### The problem
All entries below must be reproduced without a single change.
== == ==
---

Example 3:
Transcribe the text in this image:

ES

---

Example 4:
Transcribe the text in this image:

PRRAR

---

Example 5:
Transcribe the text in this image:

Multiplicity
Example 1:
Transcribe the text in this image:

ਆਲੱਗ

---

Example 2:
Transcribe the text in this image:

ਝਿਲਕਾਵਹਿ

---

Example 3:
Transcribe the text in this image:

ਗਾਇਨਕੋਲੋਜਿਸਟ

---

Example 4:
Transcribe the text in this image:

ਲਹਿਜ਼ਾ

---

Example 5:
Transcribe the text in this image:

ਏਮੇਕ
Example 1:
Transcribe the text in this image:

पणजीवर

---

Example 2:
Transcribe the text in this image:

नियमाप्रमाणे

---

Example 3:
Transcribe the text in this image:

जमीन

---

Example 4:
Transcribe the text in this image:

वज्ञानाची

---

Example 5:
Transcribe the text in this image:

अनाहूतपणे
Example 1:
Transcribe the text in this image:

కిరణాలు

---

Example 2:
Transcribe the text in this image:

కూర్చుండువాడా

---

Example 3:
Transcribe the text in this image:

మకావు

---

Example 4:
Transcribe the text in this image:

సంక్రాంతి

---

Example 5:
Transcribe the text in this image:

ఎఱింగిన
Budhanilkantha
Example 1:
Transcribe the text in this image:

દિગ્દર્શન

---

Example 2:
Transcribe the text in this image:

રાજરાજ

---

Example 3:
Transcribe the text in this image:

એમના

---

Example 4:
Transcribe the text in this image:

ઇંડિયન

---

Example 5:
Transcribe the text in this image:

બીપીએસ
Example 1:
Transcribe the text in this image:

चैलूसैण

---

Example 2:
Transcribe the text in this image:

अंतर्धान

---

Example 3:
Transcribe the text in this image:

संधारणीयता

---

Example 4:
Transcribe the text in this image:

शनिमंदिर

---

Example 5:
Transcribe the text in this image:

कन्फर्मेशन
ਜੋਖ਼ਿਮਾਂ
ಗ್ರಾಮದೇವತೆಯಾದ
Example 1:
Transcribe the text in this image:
== == ==
### Reply
---

Example 3:
Transcribe the text in this image:

ES

---

Example 4:
Transcribe the text in this image:

PRRAR

---

Example 5:
Transcribe the text in this image:

Multiplicity
Example 1:
Transcribe the text in this image:

ਆਲੱਗ

---

Example 2:
Transcribe the text in this image:

ਝਿਲਕਾਵਹਿ

---

Example 3:
Transcribe the text in this image:

ਗਾਇਨਕੋਲੋਜਿਸਟ

---

Example 4:
Transcribe the text in this image:

ਲਹਿਜ਼ਾ

---

Example 5:
Transcribe the text in this image:

ਏਮੇਕ
Example 1:
Transcribe the text in this image:

पणजीवर

---

Example 2:
Transcribe the text in this image:

नियमाप्रमाणे

---

Example 3:
Transcribe the text in this image:

जमीन

---

Example 4:
Transcribe the text in this image:

वज्ञानाची

---

Example 5:
Transcribe the text in this image:

अनाहूतपणे
Example 1:
Transcribe the text in this image:

కిరణాలు

---

Example 2:
Transcribe the text in this image:

కూర్చుండువాడా

---

Example 3:
Transcribe the text in this image:

మకావు

---

Example 4:
Transcribe the text in this image:

సంక్రాంతి

---

Example 5:
Transcribe the text in this image:

ఎఱింగిన
Budhanilkantha
Example 1:
Transcribe the text in this image:

દિગ્દર્શન

---

Example 2:
Transcribe the text in this image:

રાજરાજ

---

Example 3:
Transcribe the text in this image:

એમના

---

Example 4:
Transcribe the text in this image:

ઇંડિયન

---

Example 5:
Transcribe the text in this image:

બીપીએસ
Example 1:
Transcribe the text in this image:

चैलूसैण

---

Example 2:
Transcribe the text in this image:

अंतर्धान

---

Example 3:
Transcribe the text in this image:

संधारणीयता

---

Example 4:
Transcribe the text in this image:

शनिमंदिर

---

Example 5:
Transcribe the text in this image:

कन्फर्मेशन
ਜੋਖ਼ਿਮਾਂ
ಗ್ರಾಮದೇವತೆಯಾದ
Example 1:
Transcribe the text in this image:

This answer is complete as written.